# [WHAT IS NEEDED]
Rewrite the records below with "handwriting" swapped for "penmanship", leaving everything else as it is.

WORKING DATA START

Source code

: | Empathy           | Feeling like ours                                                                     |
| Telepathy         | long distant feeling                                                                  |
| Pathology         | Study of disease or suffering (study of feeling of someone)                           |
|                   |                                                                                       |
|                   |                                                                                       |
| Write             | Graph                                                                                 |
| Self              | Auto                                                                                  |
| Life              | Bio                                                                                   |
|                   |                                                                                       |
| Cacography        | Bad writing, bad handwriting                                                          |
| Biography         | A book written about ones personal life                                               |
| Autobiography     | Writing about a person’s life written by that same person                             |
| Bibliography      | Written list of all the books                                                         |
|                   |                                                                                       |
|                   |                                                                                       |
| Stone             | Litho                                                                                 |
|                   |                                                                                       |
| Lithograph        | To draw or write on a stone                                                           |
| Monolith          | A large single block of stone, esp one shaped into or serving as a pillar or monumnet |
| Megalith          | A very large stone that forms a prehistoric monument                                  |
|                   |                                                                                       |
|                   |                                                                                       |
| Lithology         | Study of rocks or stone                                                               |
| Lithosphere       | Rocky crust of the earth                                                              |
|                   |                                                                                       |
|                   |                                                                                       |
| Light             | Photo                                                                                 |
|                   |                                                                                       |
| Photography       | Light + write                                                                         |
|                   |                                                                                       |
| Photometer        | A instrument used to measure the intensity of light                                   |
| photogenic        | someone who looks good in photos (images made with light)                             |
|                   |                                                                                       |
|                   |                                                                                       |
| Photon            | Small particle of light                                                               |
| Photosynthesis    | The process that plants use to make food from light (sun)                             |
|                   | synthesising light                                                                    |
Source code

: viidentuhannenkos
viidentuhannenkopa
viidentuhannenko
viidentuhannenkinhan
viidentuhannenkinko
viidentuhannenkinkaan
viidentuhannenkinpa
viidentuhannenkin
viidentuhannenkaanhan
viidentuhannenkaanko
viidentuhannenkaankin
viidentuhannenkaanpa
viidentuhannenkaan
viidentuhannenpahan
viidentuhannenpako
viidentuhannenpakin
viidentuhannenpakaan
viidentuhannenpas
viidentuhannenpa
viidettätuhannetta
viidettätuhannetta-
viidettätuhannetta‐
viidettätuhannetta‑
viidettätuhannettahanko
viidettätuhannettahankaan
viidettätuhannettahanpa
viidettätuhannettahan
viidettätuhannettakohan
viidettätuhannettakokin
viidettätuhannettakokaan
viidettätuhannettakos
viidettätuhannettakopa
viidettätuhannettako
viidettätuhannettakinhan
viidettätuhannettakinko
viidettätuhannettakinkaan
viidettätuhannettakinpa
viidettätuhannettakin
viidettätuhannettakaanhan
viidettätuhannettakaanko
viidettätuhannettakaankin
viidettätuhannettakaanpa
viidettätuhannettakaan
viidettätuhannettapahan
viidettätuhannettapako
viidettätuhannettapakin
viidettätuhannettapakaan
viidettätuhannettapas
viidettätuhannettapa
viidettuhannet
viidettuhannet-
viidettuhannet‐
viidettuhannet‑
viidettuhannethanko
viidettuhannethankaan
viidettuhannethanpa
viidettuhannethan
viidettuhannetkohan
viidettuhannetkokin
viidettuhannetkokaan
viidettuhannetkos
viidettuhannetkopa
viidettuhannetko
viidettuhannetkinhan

WORKING DATA END

# [WRITTEN RESPONSE]
Source code

: | Empathy           | Feeling like ours                                                                     |
| Telepathy         | long distant feeling                                                                  |
| Pathology         | Study of disease or suffering (study of feeling of someone)                           |
|                   |                                                                                       |
|                   |                                                                                       |
| Write             | Graph                                                                                 |
| Self              | Auto                                                                                  |
| Life              | Bio                                                                                   |
|                   |                                                                                       |
| Cacography        | Bad writing, bad penmanship                                                          |
| Biography         | A book written about ones personal life                                               |
| Autobiography     | Writing about a person’s life written by that same person                             |
| Bibliography      | Written list of all the books                                                         |
|                   |                                                                                       |
|                   |                                                                                       |
| Stone             | Litho                                                                                 |
|                   |                                                                                       |
| Lithograph        | To draw or write on a stone                                                           |
| Monolith          | A large single block of stone, esp one shaped into or serving as a pillar or monumnet |
| Megalith          | A very large stone that forms a prehistoric monument                                  |
|                   |                                                                                       |
|                   |                                                                                       |
| Lithology         | Study of rocks or stone                                                               |
| Lithosphere       | Rocky crust of the earth                                                              |
|                   |                                                                                       |
|                   |                                                                                       |
| Light             | Photo                                                                                 |
|                   |                                                                                       |
| Photography       | Light + write                                                                         |
|                   |                                                                                       |
| Photometer        | A instrument used to measure the intensity of light                                   |
| photogenic        | someone who looks good in photos (images made with light)                             |
|                   |                                                                                       |
|                   |                                                                                       |
| Photon            | Small particle of light                                                               |
| Photosynthesis    | The process that plants use to make food from light (sun)                             |
|                   | synthesising light                                                                    |
Source code

: viidentuhannenkos
viidentuhannenkopa
viidentuhannenko
viidentuhannenkinhan
viidentuhannenkinko
viidentuhannenkinkaan
viidentuhannenkinpa
viidentuhannenkin
viidentuhannenkaanhan
viidentuhannenkaanko
viidentuhannenkaankin
viidentuhannenkaanpa
viidentuhannenkaan
viidentuhannenpahan
viidentuhannenpako
viidentuhannenpakin
viidentuhannenpakaan
viidentuhannenpas
viidentuhannenpa
viidettätuhannetta
viidettätuhannetta-
viidettätuhannetta‐
viidettätuhannetta‑
viidettätuhannettahanko
viidettätuhannettahankaan
viidettätuhannettahanpa
viidettätuhannettahan
viidettätuhannettakohan
viidettätuhannettakokin
viidettätuhannettakokaan
viidettätuhannettakos
viidettätuhannettakopa
viidettätuhannettako
viidettätuhannettakinhan
viidettätuhannettakinko
viidettätuhannettakinkaan
viidettätuhannettakinpa
viidettätuhannettakin
viidettätuhannettakaanhan
viidettätuhannettakaanko
viidettätuhannettakaankin
viidettätuhannettakaanpa
viidettätuhannettakaan
viidettätuhannettapahan
viidettätuhannettapako
viidettätuhannettapakin
viidettätuhannettapakaan
viidettätuhannettapas
viidettätuhannettapa
viidettuhannet
viidettuhannet-
viidettuhannet‐
viidettuhannet‑
viidettuhannethanko
viidettuhannethankaan
viidettuhannethanpa
viidettuhannethan
viidettuhannetkohan
viidettuhannetkokin
viidettuhannetkokaan
viidettuhannetkos
viidettuhannetkopa
viidettuhannetko
viidettuhannetkinhan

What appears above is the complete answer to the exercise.